## What you need to do
Retype only what runs from the beginning of the data through the line with "Nombre completo"; please omit the pictures and keep every line exact.

Source records
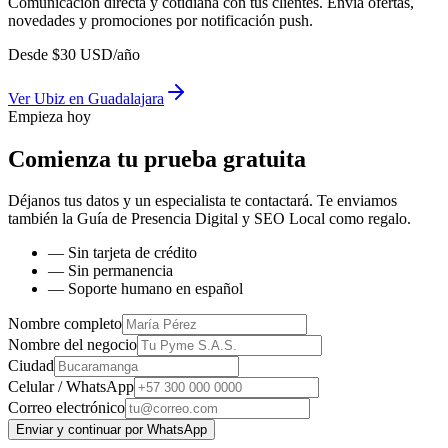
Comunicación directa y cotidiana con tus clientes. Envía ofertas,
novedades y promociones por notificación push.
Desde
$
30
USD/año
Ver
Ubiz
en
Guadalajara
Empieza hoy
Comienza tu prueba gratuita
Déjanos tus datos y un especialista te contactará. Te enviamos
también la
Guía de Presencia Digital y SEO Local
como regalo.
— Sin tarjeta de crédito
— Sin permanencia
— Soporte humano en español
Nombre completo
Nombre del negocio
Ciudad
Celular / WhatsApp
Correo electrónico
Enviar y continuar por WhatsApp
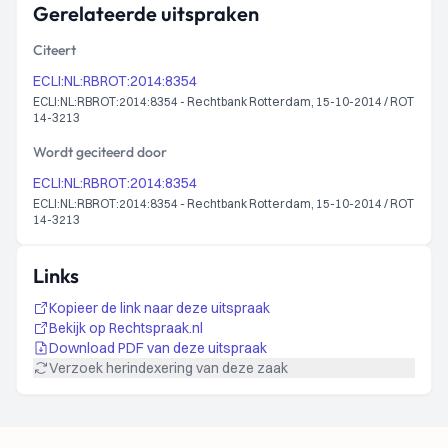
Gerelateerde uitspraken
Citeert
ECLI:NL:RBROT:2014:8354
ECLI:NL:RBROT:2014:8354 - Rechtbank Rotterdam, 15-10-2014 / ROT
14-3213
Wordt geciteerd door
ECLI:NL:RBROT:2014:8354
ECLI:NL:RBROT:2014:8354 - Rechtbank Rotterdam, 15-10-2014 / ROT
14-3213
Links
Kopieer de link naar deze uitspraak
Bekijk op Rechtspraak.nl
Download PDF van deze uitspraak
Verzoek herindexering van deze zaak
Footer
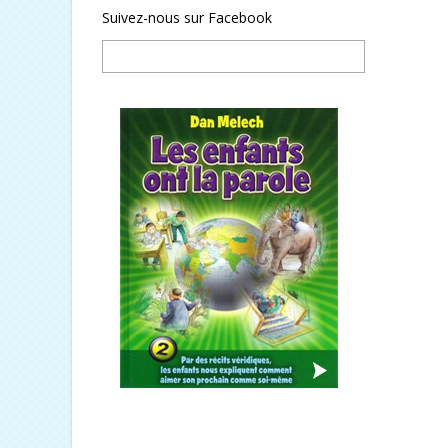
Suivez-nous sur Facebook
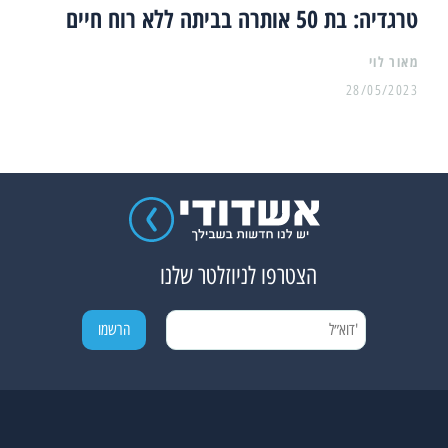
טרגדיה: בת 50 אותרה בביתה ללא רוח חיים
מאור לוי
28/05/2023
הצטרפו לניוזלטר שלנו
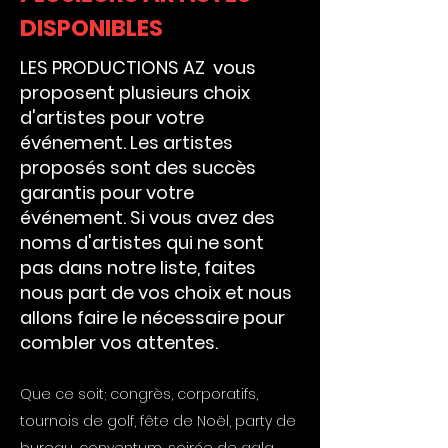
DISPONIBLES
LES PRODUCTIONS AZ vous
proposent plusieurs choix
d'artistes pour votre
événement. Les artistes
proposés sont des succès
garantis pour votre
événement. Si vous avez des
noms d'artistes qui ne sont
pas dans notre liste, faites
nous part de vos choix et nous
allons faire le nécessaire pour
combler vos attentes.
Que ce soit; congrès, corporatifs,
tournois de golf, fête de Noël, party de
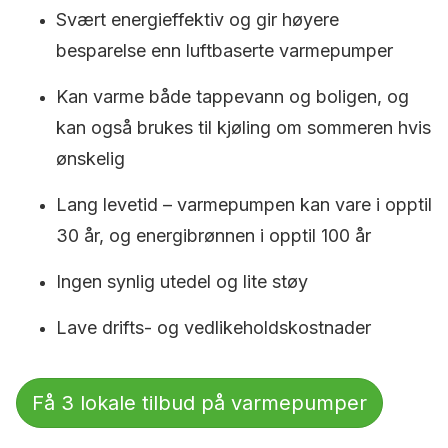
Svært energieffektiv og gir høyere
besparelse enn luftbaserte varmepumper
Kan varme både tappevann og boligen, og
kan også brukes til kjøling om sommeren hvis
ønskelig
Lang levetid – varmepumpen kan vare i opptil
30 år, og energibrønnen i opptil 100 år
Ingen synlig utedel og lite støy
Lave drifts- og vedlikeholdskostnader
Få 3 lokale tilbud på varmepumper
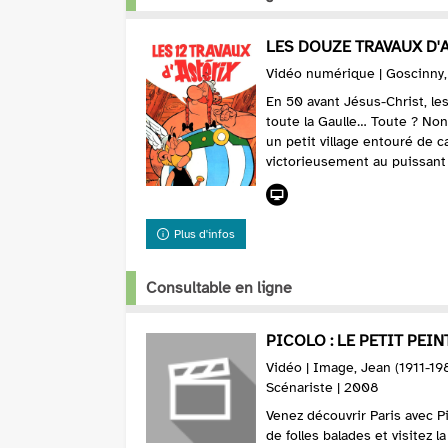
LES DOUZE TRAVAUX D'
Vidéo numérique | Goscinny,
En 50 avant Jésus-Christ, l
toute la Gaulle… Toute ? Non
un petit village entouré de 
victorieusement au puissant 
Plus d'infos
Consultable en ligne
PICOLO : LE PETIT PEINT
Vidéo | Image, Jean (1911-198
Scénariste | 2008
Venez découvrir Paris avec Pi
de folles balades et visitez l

## Result
Comunicación directa y cotidiana con tus clientes. Envía ofertas,
novedades y promociones por notificación push.
Desde
$
30
USD/año
Ver
Ubiz
en
Guadalajara
Empieza hoy
Comienza tu prueba gratuita
Déjanos tus datos y un especialista te contactará. Te enviamos
también la
Guía de Presencia Digital y SEO Local
como regalo.
— Sin tarjeta de crédito
— Sin permanencia
— Soporte humano en español
Nombre completo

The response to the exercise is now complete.